Saved data entries

_ _ _ _ _ _ _

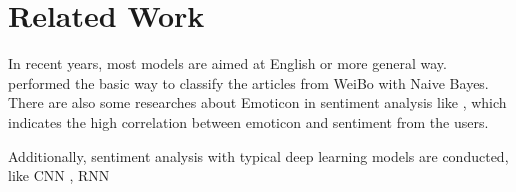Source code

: \chapter{Related Work}

In recent years, most models are aimed at English or more general way. \cite{zhao2012moodlens} performed the basic way to classify the articles from WeiBo with Naive Bayes.  \\

There are also some researches about Emoticon in sentiment analysis like \cite{Emojis}, which indicates the high correlation between emoticon and sentiment from the users. 

Additionally, sentiment analysis with typical deep learning models are conducted, like CNN \cite{kim2014convolutional}, RNN \cite{arevian2007recurrent} 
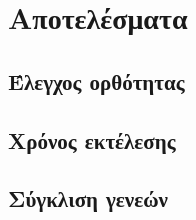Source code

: \chapter{Αποτελέσματα}
\section{Έλεγχος ορθότητας}
\section{Χρόνος εκτέλεσης}
\section{Σύγκλιση γενεών}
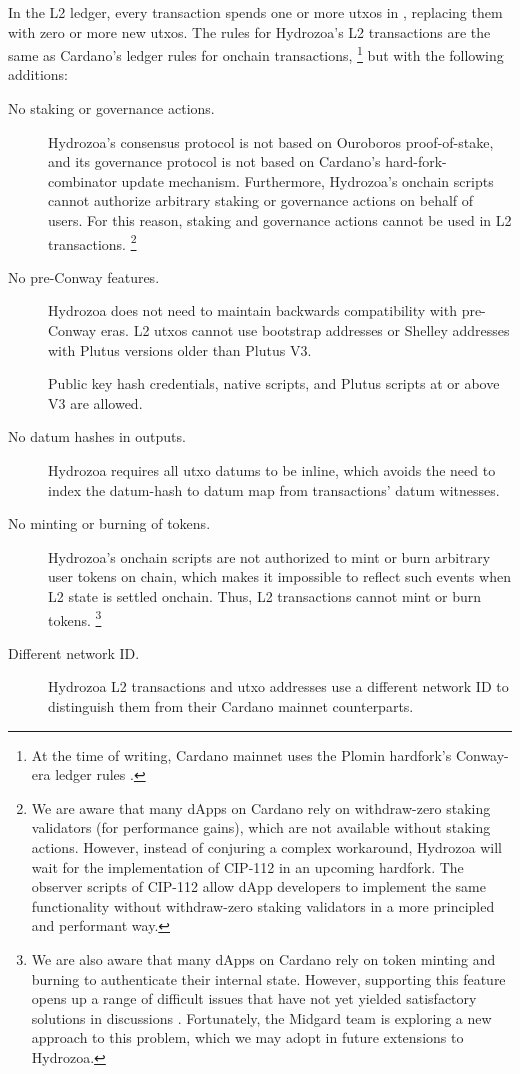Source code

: \documentclass[../hydrozoa.tex]{subfiles}
\begin{document}
In the L2 ledger, every transaction spends one or more utxos in , replacing them with zero or more new utxos.
The rules for Hydrozoa's L2 transactions are the same as Cardano's ledger rules for onchain transactions,%
\footnote{At the time of writing, Cardano mainnet uses the Plomin hardfork's Conway-era ledger rules \citep{IntersectMBOCardanoLedgerV117402025}.}
but with the following additions:
\begin{description}
    \item[No staking or governance actions.]
      Hydrozoa's consensus protocol is not based on Ouroboros proof-of-stake, and its governance protocol is not based on Cardano's hard-fork-combinator update mechanism.
      Furthermore, Hydrozoa's onchain scripts cannot authorize arbitrary staking or governance actions on behalf of users.
      For this reason, staking and governance actions cannot be used in L2 transactions.%
      \footnote{We are aware that many dApps on Cardano rely on withdraw-zero staking validators (for performance gains), which are not available without staking actions.
        However, instead of conjuring a complex workaround, Hydrozoa will wait for the implementation of CIP-112 \citep{DiSarroCIP112ObserveScript2024} in an upcoming hardfork.
        The observer scripts of CIP-112 allow dApp developers to implement the same functionality without withdraw-zero staking validators in a more principled and performant way.}
    \item[No pre-Conway features.] Hydrozoa does not need to maintain backwards compatibility with pre-Conway eras.
      L2 utxos cannot use bootstrap addresses or Shelley addresses with Plutus versions older than Plutus V3.

      Public key hash credentials, native scripts, and Plutus scripts at or above V3 are allowed.
    \item[No datum hashes in outputs.] Hydrozoa requires all utxo datums to be inline, which avoids the need to index the datum-hash to datum map from transactions' datum witnesses.
    \item[No minting or burning of tokens.]
      Hydrozoa's onchain scripts are not authorized to mint or burn arbitrary user tokens on chain, which makes it impossible to reflect such events when L2 state is settled onchain.
      Thus, L2 transactions cannot mint or burn tokens.%
      \footnote{We are also aware that many dApps on Cardano rely on token minting and burning to authenticate their internal state.
        However, supporting this feature opens up a range of difficult issues that have not yet yielded satisfactory solutions in discussions \citep{IOGExcludePhantomTokens2025}.
        Fortunately, the Midgard team is exploring a new approach to this problem, which we may adopt in future extensions to Hydrozoa.}
    \item[Different network ID.] Hydrozoa L2 transactions and utxo addresses use a different network ID to distinguish them from their Cardano mainnet counterparts.
\end{description}
\end{document}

_ _ _ _ _ _ _

Work order.
Reproduce exactly the entries above, limited to the lines from the one with "The observer scripts" through the one with "transactions' datum witnesses.", both included.

Solution.
        The observer scripts of CIP-112 allow dApp developers to implement the same functionality without withdraw-zero staking validators in a more principled and performant way.}
    \item[No pre-Conway features.] Hydrozoa does not need to maintain backwards compatibility with pre-Conway eras.
      L2 utxos cannot use bootstrap addresses or Shelley addresses with Plutus versions older than Plutus V3.

      Public key hash credentials, native scripts, and Plutus scripts at or above V3 are allowed.
    \item[No datum hashes in outputs.] Hydrozoa requires all utxo datums to be inline, which avoids the need to index the datum-hash to datum map from transactions' datum witnesses.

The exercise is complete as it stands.